POLITICS

Hillary Clinton Warns U.S. Must Lead Globally Or 'Pay A Big Price'

The former first lady says she's not running for president in order to move back into the White House.

Democratic presidential front-runner Hillary Clinton asserts that the 2016 election will be a watershed moment for the United States. 

"We're going to lead in the world or take a back seat and pay a big price for it," she told CBS' Charlie Rose Tuesday. 

When asked why she wants to be president, Clinton said: "I'm not doing it to move back in, although it's a wonderful place."

Clinton, who nabbed the support of one of the country’s largest labor unions last week, said that it's either the moment to get the economy working for everyone or the country will experience increasing inequality "in a way that we haven't seen since the 1920s." 

"We're either going to figure out how to live together despite all of our differences, show respect for people, enforce human rights, civil rights, women's rights, gay rights, workers' rights, or we're going to really have the balance shift dramatically against the kind of democracy that I believe in, that I think works best for America," she added.

The former secretary of state also solidified her position on the war in Syria and her support for Wall Street during the interview.

Clinton said she could not conceive of any circumstances in which the United States would put combat troops on the ground in Syria because it would offer the Islamic State a "new recruitment tool." 

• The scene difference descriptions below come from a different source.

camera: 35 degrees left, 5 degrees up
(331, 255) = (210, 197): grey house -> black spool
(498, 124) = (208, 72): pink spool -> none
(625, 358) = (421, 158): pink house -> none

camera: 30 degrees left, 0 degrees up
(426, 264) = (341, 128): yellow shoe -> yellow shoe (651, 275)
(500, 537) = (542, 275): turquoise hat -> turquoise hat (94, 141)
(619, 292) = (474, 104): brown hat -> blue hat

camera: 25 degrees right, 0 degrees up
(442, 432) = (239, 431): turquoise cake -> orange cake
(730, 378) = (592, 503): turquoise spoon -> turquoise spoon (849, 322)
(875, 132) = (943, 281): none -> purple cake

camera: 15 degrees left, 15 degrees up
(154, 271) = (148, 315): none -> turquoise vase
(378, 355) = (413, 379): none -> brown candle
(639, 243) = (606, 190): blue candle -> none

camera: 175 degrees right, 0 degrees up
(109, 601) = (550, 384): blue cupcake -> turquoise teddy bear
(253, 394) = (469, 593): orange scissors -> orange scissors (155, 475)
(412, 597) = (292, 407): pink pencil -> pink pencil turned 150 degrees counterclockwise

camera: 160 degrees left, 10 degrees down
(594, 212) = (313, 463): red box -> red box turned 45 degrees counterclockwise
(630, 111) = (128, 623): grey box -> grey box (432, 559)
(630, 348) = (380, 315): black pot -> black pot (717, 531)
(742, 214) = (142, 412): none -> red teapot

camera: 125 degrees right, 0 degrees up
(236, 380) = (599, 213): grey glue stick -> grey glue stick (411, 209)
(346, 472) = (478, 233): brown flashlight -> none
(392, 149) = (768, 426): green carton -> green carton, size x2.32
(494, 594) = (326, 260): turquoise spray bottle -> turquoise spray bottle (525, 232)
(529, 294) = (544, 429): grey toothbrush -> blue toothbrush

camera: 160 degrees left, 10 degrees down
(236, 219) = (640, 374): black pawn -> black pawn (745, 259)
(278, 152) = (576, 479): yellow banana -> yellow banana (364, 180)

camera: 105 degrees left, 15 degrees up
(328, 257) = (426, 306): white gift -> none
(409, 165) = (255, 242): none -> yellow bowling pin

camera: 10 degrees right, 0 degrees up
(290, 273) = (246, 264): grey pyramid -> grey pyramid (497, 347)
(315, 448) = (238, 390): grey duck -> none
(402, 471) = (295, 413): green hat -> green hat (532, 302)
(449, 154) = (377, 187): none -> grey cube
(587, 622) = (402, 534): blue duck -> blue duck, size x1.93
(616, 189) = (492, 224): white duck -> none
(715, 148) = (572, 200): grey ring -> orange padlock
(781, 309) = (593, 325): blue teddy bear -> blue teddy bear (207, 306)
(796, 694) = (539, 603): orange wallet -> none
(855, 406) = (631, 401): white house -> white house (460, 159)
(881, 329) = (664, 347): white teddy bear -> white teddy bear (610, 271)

"Right now, we're not going to see a military defeat of [Syrian President Bashar Assad]," she added. "It might have happened a few years ago, but not now." 

Instead, Clinton envisions cooperation with Russia in order to defeat the Islamic State.

Turning to the economy, she said that as secretary of state, she strove to increase exports from American businesses. "I worked really hard to get more jobs for Americans, and that meant representing big business and small business and everything in between," she said. 

Clinton has faced criticism in the past for accepting donations from major Wall Street figures. She maintained in the interview with Charlie Rose that she's advocated for regulation of the big banks and financial services sector. "I also represented New York and represented everybody from the dairy farmers to the fishermen."

Clinton is currently leading in the Democratic field at 56.6 percent according to a HuffPost/Pollster poll.